A goal in mind, I began to practice my balancing act on my daily bike ride to work. There’s a stretch of side streets that I take that don’t have traffic, so I’ve been able to ride several blocks without falling or flailing frantically at my handlebars.

Sitting down for lunch one day with my Dutch compatriot, I told him how his nonchalant no-handedness had inspired me, and that I was on a daily training regimen that required no phalanages.

He took a bite of his salad, chewed thoughtfully, and said:

“You know the secret right? You just have to steer with your asshole.”

The Dutch are famously blunt.

But sure enough, the next time I let my sphincter steer, the ride was ever-so-smooth.

No-Handed Bike Riding – 3 out of 5 Stars 

Essential Oils

“Smell Spells”

When it comes to nebulous science stuff, I’m pretty rigid.

I come from a town that is home to the Jet Propulsion Laboratory. We put things on Mars and the Moon goddammit. The phrase “It’s not rocket science” does not apply.

Give me the facts, is what I’m saying.

Which is why I’ve always been skeptical of anything crystal-oriented, moon-influenced (besides the tides), aura related, or what have you.

Salt lamp? Might as well be a salt lick for horses.

Oh, you have a quartz crystal for a necklace, and it helps soothe your aura? It’s a rock. You overpaid.

But, I do have one guilty pleasure that falls into the aura/natural/cosmic vibe, and that is essential oils.

I love essential oils.

If you’re not familiar with them, basically you buy sets of nice smelling liquid, fill some water in a diffuser (a humidifier) put some drops of the appropriate liquid, and your house smells nice for the next 60 to 120 minutes.

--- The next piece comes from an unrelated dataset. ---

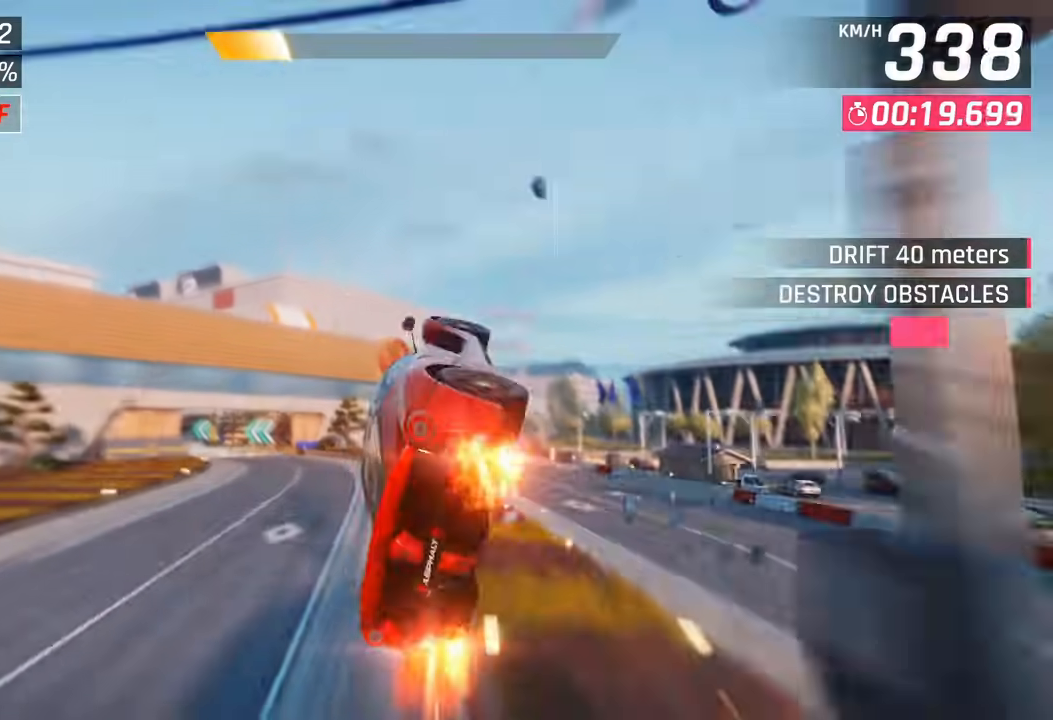
{"buttons": ["CROSS"], "left_stick": "right", "right_stick": "center", "events": [[50, "left_stick", "right"], [100, "CROSS", "up"], [150, "CROSS", "down"], [250, "CROSS", "up"], [317, "CROSS", "down"], [417, "CROSS", "up"], [467, "CROSS", "down"]]}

As I write this, I’m serenaded by the lovely bubbling sound of my diffuser spew out a delightful amalgamation of smells.

Essential Oils come in a variety of flavors. Some of them are basic, like Peppermint, Orange, Lavender, etc. But then they also have a brilliant marketing tactic, which isn’t to sell smells but to sell emotions or moods.

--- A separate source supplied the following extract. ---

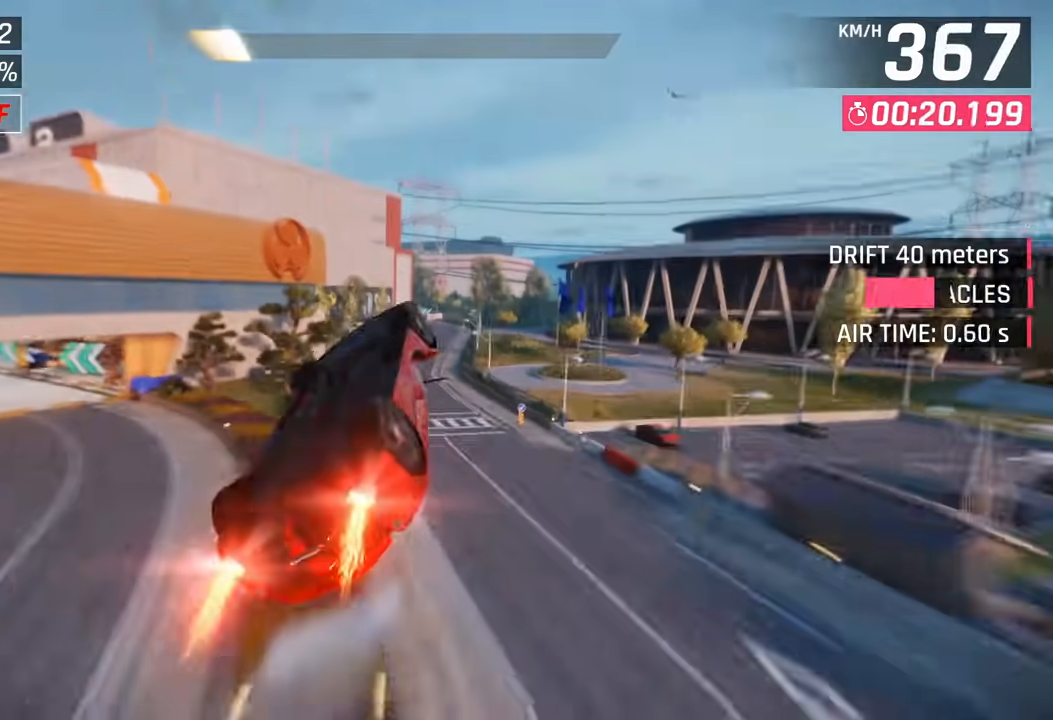
{"buttons": ["CROSS"], "left_stick": "right", "right_stick": "center", "events": [[67, "CROSS", "up"], [133, "CROSS", "down"], [233, "CROSS", "up"], [233, "left_stick", "center"], [300, "CROSS", "down"], [383, "CROSS", "up"], [483, "CROSS", "down"], [500, "left_stick", "right"]]}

For example, I’m not smelling a combination of lavender and peppermint currently. Oh no, I’m smelling “Pure Relaxation.” On our shelf, we also have “Happy Citrus,” “Blood Moon,” and “Breathe Easy.”

I’m a fan of the more peppermint and tea tree based smells, personally. I find the citrus flavors too overpowering.

That’s that, it’s all in the smells. I’m a human being, so I love candles, but I’ve found essential oils are a more cost-effective solution than candles. If I had my druthers, our house would just have “campfire” and “pinyon” candles burning 24/7. But because our house is old, and I don’t want it to burn down, essential oils are my solution.

Wait, I’ve never looked into the question of whether or not there are campfire flavored essential oils. This could be a revolutionary breakthrough.

Anyways, try them out. Or don’t. Just make sure your home smells nice somehow.